## Start Excerpted passage
Tag Archives: sci-fi

Author Interview: Marjorie King

I had the pleasure of meeting Marjorie as a co-panelist on the Scifi Roundtable Podcast.  She is impressive with her knowledge of science fiction and due to her engineering background, a fine scientist herself.  I’m pleased to introduce her on No Wasted Ink.

Hey everyone! I’m Marjorie King. I grew up on Asimov, Star Wars, and Star Trek. House Ravenclaw (with a little bit of Slytherin). I love reading, making memories with my family, cooking, and hiking the US National Parks.

When and why did you begin writing?

I didn’t grow up wanting to be a writer. I actually loved painting and chemistry. I graduated in Chemical Engineering and painted as a side hobby. I thought that would define the rest of my life.

But then I lost my brother to a skiing accident–please, please wear helmets when you ski–and that was a devastating year. After that year was over, I had journeyed through my grief, but there was still something left. Something I couldn’t put into words, but something that needed working out. At that time, this story formed in my mind, and I couldn’t stop picking at it. I kept developing the characters and their adventures. It wouldn’t leave me alone.

So, January 2015 I made a New Year’s resolution: I would write the story. It helped heal me in hard to define ways.

When did you first consider yourself a writer?

When I wrote “The End” on that first story in May of 2015, I was hooked. At that point, I didn’t consider myself a published, polished author. But I was a writer.

Can you share a little about your current book with us?

Rogue Invasion is book 2 in the Maverick Series. It starts a few months after Maverick Gambit left off. The crew has finished their mission. Brant is starting his new job as a teacher at a school for adapted children. But it isn’t the dream job he’d always hoped. And the hidden assassins the crew fought at the end of their last mission are plotting their revenge.
## End Excerpted passage
◆ **Written exercise**: Copy out the author interview above word for word, from its first line to its last.
## Start Data shown
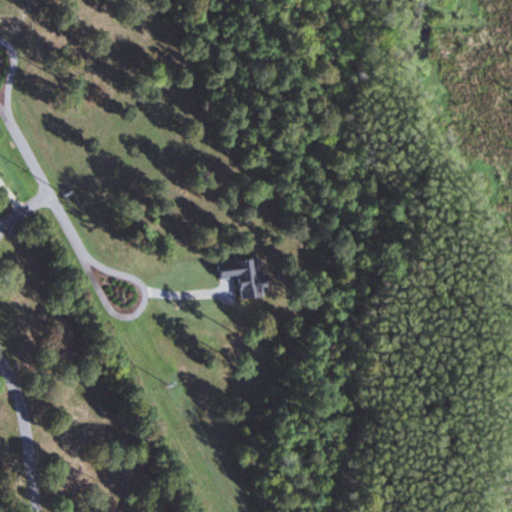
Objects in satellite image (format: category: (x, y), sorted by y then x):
## End Data shown
◆ **Answer to this exercise**:
Tag Archives: sci-fi

Author Interview: Marjorie King

I had the pleasure of meeting Marjorie as a co-panelist on the Scifi Roundtable Podcast.  She is impressive with her knowledge of science fiction and due to her engineering background, a fine scientist herself.  I’m pleased to introduce her on No Wasted Ink.

Hey everyone! I’m Marjorie King. I grew up on Asimov, Star Wars, and Star Trek. House Ravenclaw (with a little bit of Slytherin). I love reading, making memories with my family, cooking, and hiking the US National Parks.

When and why did you begin writing?

I didn’t grow up wanting to be a writer. I actually loved painting and chemistry. I graduated in Chemical Engineering and painted as a side hobby. I thought that would define the rest of my life.

But then I lost my brother to a skiing accident–please, please wear helmets when you ski–and that was a devastating year. After that year was over, I had journeyed through my grief, but there was still something left. Something I couldn’t put into words, but something that needed working out. At that time, this story formed in my mind, and I couldn’t stop picking at it. I kept developing the characters and their adventures. It wouldn’t leave me alone.

So, January 2015 I made a New Year’s resolution: I would write the story. It helped heal me in hard to define ways.

When did you first consider yourself a writer?

When I wrote “The End” on that first story in May of 2015, I was hooked. At that point, I didn’t consider myself a published, polished author. But I was a writer.

Can you share a little about your current book with us?

Rogue Invasion is book 2 in the Maverick Series. It starts a few months after Maverick Gambit left off. The crew has finished their mission. Brant is starting his new job as a teacher at a school for adapted children. But it isn’t the dream job he’d always hoped. And the hidden assassins the crew fought at the end of their last mission are plotting their revenge.